Melvyn Minnaar feels the urge to blog a pleasant little launch

 

This should really be a blog. But Cathy does the blog. So this will be, well, just some words about, well, some nice, enterprising people in the winelands. (Maybe it was triggered off by Gary Jordan signalling that he actually reads Grape frequently. Maybe that he seems to share my strong sentiments about cork and screwcaps - but more about that later.)

The occasion in question seemed low-key enough to counter my general scepticism about wine hoopla and PR operatives (see an upcoming piece). The Jordans – who (thanks to a bank they support or supports them) have recently had their ever-smiling faces, together with their cellar’s hi-tech look, featured in more newspapers that any PR could possibly make happen – were at a Waterfront restaurant called Den Anker to show (to a few wine scribes as well as the trade) their two new vintages of the red and white blends they call Chameleon.

There were new vintages on offer – a 2004 red, which makes a ‘modern’ break with a ten-year tradition by adding fashionable shiraz (17%) to the blend (of cabernet sauvignon and merlot), and a 2006 white, which comprises the (somewhat odd, some say) blend of chardonnay with sauvignon blanc and a smithereen of chenin blanc (13%). Furthermore,  the look of Chameleon has been jacked up with a new label and a redesigned (stylishly simplified into a logo) chameleon.

The first thing to notice about the white is that it makes a jolly good quaff (with food in particular, as we noticed quickly with the decent titbits, like deep-fried cheese and fish and steak tartar, that Den Anker’s friendly staff carried around). The other nice thing is that it (some of it any way) has been sealed with a screwcap.

Thinking longingly of a similar future for the red Chameleon, I turned to Kathy Jordan, who explained that they play to what the market wants. The Americans (a good market for them), she says, are happy with screwcaps, but locally? Of course, my argument was that it is precisely ‘leaders’ like the Jordans who should show reticent South Africans the way.

Maturing
We agreed to leave the closure debate there, and I moved on to a line-up of older vintages of the red, opened for tasting comparisons. This testified to the ageing ability of well-made wines (the 1995 flaunting delicious secondary aromatics; the 2003 confirming the lushness of that vintage), but also clearly showed up the new take of the 2004 blend: the previous top-up of cabernet franc now makes way for that shiraz glow.

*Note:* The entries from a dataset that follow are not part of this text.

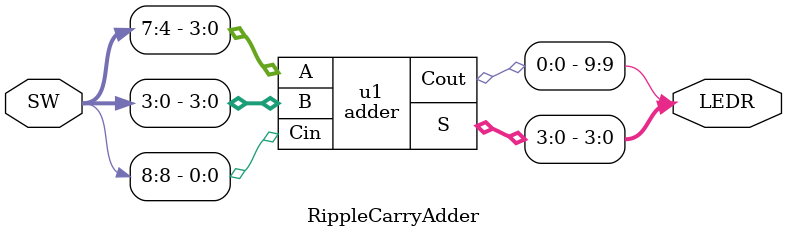
<source format=v>
module fullAdder (input a, b, cin, output s, cout);

	assign s = a ^ b ^ cin;
	assign cout = (a&b) | (a&cin) | (b&cin);
	
endmodule

module adder (A, B, S, Cin, Cout);

	input [3:0]A,B;
	input Cin;
	output [3:0]S;
	output Cout;
	wire w1, w2, w3;
	
	fullAdder u1(.a(A[0]), .b(B[0]), .cin(Cin),.s(S[0]), .cout(w1));
	fullAdder u2(.a(A[1]), .b(B[1]), .cin(w1), .s(S[1]), .cout(w2));
	fullAdder u3(.a(A[2]), .b(B[2]), .cin(w2), .s(S[2]), .cout(w3));
	fullAdder u4(.a(A[3]), .b(B[3]), .cin(w3), .s(S[3]), .cout(Cout));

endmodule

module RippleCarryAdder (SW, LEDR); //Top-level module

		input [9:0]SW;
		output [9:0]LEDR;
		
		adder u1(.A(SW[7:4]), .B(SW[3:0]), .Cin(SW[8]), .Cout(LEDR[9]), .S(LEDR[3:0]));//instantiates ladder

endmodule


</source>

If anything, the Jordans know how to move with the times. Chameleon, established more than a decade ago as a kind of a modern ‘good-drinking wine’, is widely respected (and has won a number of solid awards), obviously gets tweaked as the winemakers keep their consumer-taste sensors on high alert.

The ambience of this pleasant little introduction to their new wines, on a coolish, pretty Cape waterfront afternoon, was precisely tuned for a good reception. The Jordans provide yet another model for emulation.

 

• The 2006 Chameleon white is a blend of 46% sauvignon blanc, 41% chardonnay and 13% chenin blanc. The Jordans say ‘the palate displays the chameleon-like, changing characteristics of grassy sauvignon blanc balanced by intense, citrussy chardonnay’.  It sells for about R47.

The 2004 Chameleon red is 17% shiraz, 52% cabernet sauvignon 31% merlot. About R62.